De tant de souvenirs que reste-t-il aujourd’hui ? De la boue, des plâtras, des terres retournées, un jardin saccagé, où passent et repassent les brouettes des terrassiers. A en juger par les lointains, qu’égayent encore des cimes de grands arbres, l’endroit devait être tout à fait pittoresque. D’ailleurs, les anciens plans de Paris ne laissent aucun doute à cet égard. Jusqu’au dernier quart du XIXe siècle, Montrouge fut champêtre et bucolique…

Dans Les Misérables, Victor Hugo conte que Gavroche et ses amis avaient soigneusement repéré toute la faune des environs de Paris ; c’est ainsi qu’ils savaient « où trouver la « bête-a-bon-Dieu », le « puceron-tête-de-mort », le « faucheux », le « diable », insecte noir qui menace en tordant sa queue armée de deux cornes ». Gavroche et ses amis étaient fixés sur les découvertes entomologiques que comportait chaque région parisienne. Chaque fois, c’était pour ces gamins des surprises nouvelles et merveilleuses… Le mystère persiste, et si, avec la même facilité que Gavroche levait brusquement un payé pour y contempler des effarements de cloportes, nous pouvions soulever, à notre tour, les voûtes des souterrains encore existants dans tous ces décombres et sous la butte moussue qui servit d’assise à l’ex- « Moulin d’Amour », il s’en échapperait à coup sûr des fantômes, qui, le plus galamment du monde, nous conteraient l’histoire de ce vieux coin de Paris… »

 

Une disparition au cœur de la Première guerre mondiale

Mais en 1917, le moulin est emporté par les démolisseurs. Laissons l’Action Française du 10 novembre 1916 nous donner quelques précisions.

« Après plus de sept siècles d’existence, le Moulin d’Amour (dit aussi Moulin Saint-Jacques) ne sera plus dans quelques jours qu’un souvenir.

Les démolisseurs achèvent leur œuvre, au 26 de l’avenue d’Orléans où l’on peut voir encore quelques  restes de ce moulin construit par les Hospitaliers de Saint-Jean-de-Jérusalem, sur un terrain qui leur fut donné en 1101, par le père d’un héros qu’il semble opportun de signaler aujourd’hui. »

 

Une destruction à réaliser dans le parallèle d’un autre conflit avec l’Allemagne et l’Empire

L’Action Française décrit un surprenant parallèle, tout en sachant qu’à ce moment-là, la Grande guerre bat encore son plein.

« C’était à la journée de Bouvines, 27 juillet 1214, au fort de l’action, « Guillaume des Barres, la fleur des chevaliers », avait pu saisir par son heaume l’empereur teuton et il le martelait de sa masse d’armes, quand tout à coup il entend : « Aux Barres, aux Barres, secours. Au Roi ! » Il laisse Othon et accourt.

• _CONSIGNE_: Dans l'extrait, remplacez "démolisseurs" par "ouvriers" sur tout ce qui va de "Une disparition au" jusqu'à "encore son plein.", puis restituez ce passage.

• _DONNÉES FOURNIES_:
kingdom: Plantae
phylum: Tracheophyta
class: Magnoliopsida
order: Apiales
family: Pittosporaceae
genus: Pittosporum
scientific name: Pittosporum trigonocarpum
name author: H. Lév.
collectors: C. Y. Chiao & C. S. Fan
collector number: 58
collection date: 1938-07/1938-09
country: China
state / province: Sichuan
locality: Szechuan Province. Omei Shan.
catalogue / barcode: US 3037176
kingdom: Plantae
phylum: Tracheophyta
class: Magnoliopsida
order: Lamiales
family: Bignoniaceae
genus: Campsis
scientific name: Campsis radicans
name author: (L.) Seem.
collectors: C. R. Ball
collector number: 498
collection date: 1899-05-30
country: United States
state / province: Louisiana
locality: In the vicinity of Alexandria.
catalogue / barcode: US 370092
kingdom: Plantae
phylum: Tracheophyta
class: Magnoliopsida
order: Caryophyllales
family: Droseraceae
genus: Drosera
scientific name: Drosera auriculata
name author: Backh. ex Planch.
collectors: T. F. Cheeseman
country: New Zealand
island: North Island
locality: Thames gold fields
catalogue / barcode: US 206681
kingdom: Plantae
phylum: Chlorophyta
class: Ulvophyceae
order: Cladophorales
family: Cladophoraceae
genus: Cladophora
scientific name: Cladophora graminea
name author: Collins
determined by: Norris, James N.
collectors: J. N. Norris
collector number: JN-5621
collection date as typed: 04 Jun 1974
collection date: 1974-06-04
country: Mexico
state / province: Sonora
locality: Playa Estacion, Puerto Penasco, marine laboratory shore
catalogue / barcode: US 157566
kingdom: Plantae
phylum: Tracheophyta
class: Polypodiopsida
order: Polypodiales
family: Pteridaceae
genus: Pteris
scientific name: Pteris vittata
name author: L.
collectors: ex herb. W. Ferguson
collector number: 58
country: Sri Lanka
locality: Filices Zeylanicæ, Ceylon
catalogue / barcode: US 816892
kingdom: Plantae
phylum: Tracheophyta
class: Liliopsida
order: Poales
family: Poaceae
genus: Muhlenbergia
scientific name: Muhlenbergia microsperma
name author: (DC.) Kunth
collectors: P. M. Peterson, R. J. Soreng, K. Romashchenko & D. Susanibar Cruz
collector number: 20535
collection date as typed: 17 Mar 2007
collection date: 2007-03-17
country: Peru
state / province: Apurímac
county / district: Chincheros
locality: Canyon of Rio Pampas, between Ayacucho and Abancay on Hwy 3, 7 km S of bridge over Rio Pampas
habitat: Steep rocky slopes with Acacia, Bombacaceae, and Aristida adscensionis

• _RÉSULTAT_:
Une disparition au cœur de la Première guerre mondiale

Mais en 1917, le moulin est emporté par les ouvriers. Laissons l’Action Française du 10 novembre 1916 nous donner quelques précisions.

« Après plus de sept siècles d’existence, le Moulin d’Amour (dit aussi Moulin Saint-Jacques) ne sera plus dans quelques jours qu’un souvenir.

Les ouvriers achèvent leur œuvre, au 26 de l’avenue d’Orléans où l’on peut voir encore quelques  restes de ce moulin construit par les Hospitaliers de Saint-Jean-de-Jérusalem, sur un terrain qui leur fut donné en 1101, par le père d’un héros qu’il semble opportun de signaler aujourd’hui. »

 

Une destruction à réaliser dans le parallèle d’un autre conflit avec l’Allemagne et l’Empire

L’Action Française décrit un surprenant parallèle, tout en sachant qu’à ce moment-là, la Grande guerre bat encore son plein.